__Exercise__: Transcribe the listing in full, excluding any pictures.

--- Given data ---

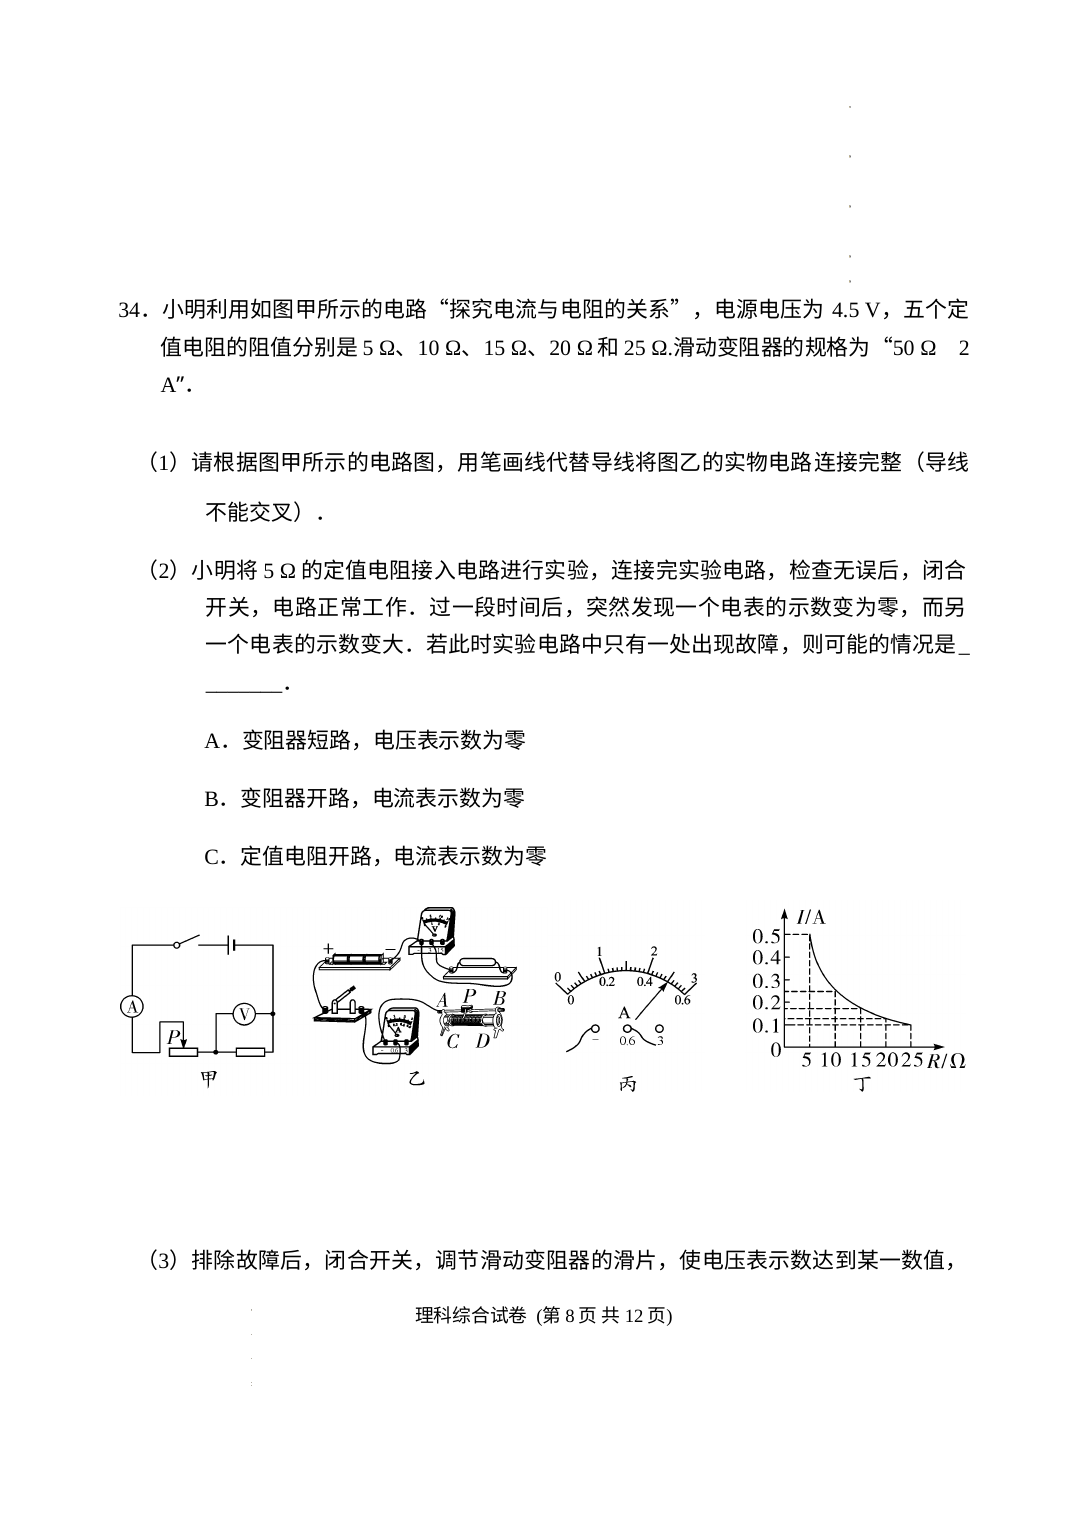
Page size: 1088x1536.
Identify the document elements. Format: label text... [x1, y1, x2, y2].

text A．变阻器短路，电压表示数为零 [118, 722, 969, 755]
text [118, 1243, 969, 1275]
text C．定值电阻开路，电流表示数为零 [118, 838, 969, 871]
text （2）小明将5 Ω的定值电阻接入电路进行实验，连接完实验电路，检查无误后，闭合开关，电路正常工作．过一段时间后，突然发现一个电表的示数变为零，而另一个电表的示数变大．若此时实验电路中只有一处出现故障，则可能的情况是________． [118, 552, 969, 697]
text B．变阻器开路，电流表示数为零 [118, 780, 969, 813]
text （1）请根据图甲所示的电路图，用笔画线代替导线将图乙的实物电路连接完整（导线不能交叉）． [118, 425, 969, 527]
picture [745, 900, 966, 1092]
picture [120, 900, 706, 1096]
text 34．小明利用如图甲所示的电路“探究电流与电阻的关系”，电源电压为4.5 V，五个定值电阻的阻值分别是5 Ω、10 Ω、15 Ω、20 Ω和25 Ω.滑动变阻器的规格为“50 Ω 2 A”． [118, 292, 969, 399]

---

__Output below__:
Page size: 1088x1536.
Identify the document elements. Format: label text... [x1, y1, x2, y2].

text A．变阻器短路，电压表示数为零 [118, 722, 969, 755]
text [118, 1243, 969, 1275]
text C．定值电阻开路，电流表示数为零 [118, 838, 969, 871]
text （2）小明将5 Ω的定值电阻接入电路进行实验，连接完实验电路，检查无误后，闭合开关，电路正常工作．过一段时间后，突然发现一个电表的示数变为零，而另一个电表的示数变大．若此时实验电路中只有一处出现故障，则可能的情况是________． [118, 552, 969, 697]
text B．变阻器开路，电流表示数为零 [118, 780, 969, 813]
text （1）请根据图甲所示的电路图，用笔画线代替导线将图乙的实物电路连接完整（导线不能交叉）． [118, 425, 969, 527]
picture [745, 900, 966, 1092]
picture [120, 900, 706, 1096]
text 34．小明利用如图甲所示的电路“探究电流与电阻的关系”，电源电压为4.5 V，五个定值电阻的阻值分别是5 Ω、10 Ω、15 Ω、20 Ω和25 Ω.滑动变阻器的规格为“50 Ω 2 A”． [118, 292, 969, 399]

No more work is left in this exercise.